Homophobic Nations Not Allowed to Enter European Union
Officials from the European Commission, the executive body that governs the European Union, announced in a statement that it would no longer accept anti-gay countries as members, EUobserver reported.
"Rights of LGBT [lesbian, gay, bisexual and transgender] people thus form an integral part of both the Copenhagen political criteria for accession and the EU legal framework on combatting discrimination," reads the statement. "They are closely monitored by the EU commission, which reports annually on the progress made by enlargement countries with regard to the situation of the LGBT community."
The commission note was sent to the EUobsever in response to a question from an interview with an Armenian cleric.
According to Wikipedia, many Armenians consider homosexuality to be taboo. The Christian country does not recognize gay marriage and gay men and woman are not allowed to openly serve in the military. Additionally, there are no anti-discrimination laws that protect on the grounds of sexual orientation or gender identity.
"It's not in our culture to accept homosexuals," Bishop Hovakim Manukyan told EUobserver in an interview. "I mean, we don't reject the person, but we reject the sin and this is our freedom as Armenians. Our culture does not accept this."
Iceland, Macedonia, Montenegro, Serbia and Turkey are current candidates to become members of the European Union. Of those countries, only Iceland recognizes same-sex marriage. All of the nations, however, have legalized same-sex activity.
Serbia, however, has come under intense criticism for banning both Pride marches and counter protests. The government received withering criticism for not even giving a slap on the wrist to men who assaulted a woman because she was a lesbian. The Serbian government at best tolerates homophobia, according to observers.

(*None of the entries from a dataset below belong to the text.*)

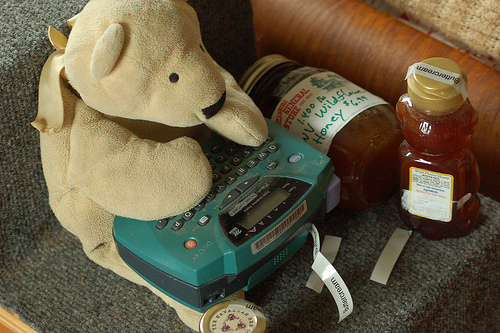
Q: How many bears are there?
A: One.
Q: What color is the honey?
A: Brown.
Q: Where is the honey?
A: To the right of the bear.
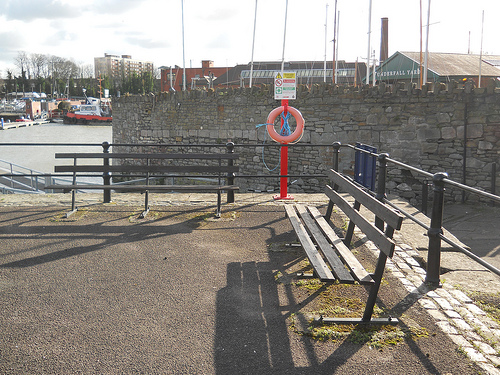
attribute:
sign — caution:
[262, 63, 317, 105]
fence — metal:
[1, 139, 498, 322]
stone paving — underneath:
[3, 192, 498, 372]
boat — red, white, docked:
[62, 103, 110, 122]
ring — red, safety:
[264, 100, 309, 150]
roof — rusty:
[377, 48, 495, 75]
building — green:
[371, 51, 498, 87]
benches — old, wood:
[45, 148, 461, 268]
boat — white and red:
[64, 94, 109, 122]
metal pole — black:
[91, 122, 449, 222]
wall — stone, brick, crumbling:
[110, 88, 498, 207]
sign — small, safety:
[269, 70, 299, 102]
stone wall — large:
[108, 77, 496, 202]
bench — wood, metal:
[295, 160, 403, 304]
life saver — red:
[264, 102, 305, 142]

The International Gay & Lesbian Association recently ranked European countries in 42 categories that pertain to LGBT rights. A number of nations that are currently in the European Union received very poor scores but the recently approved country of Croatia earned decent marks from the organization. Croatia, which doesn't support marriage equality, will become an official member of the European Union next year.
Albania has applied for a membership but has not been officially recognized as a candidate. Although the conservative country currently does not recognize marriage equality, there has been a pro-gay movement in recent years and Prime Minister Sali Berisha has proposed to legalize gay marriage.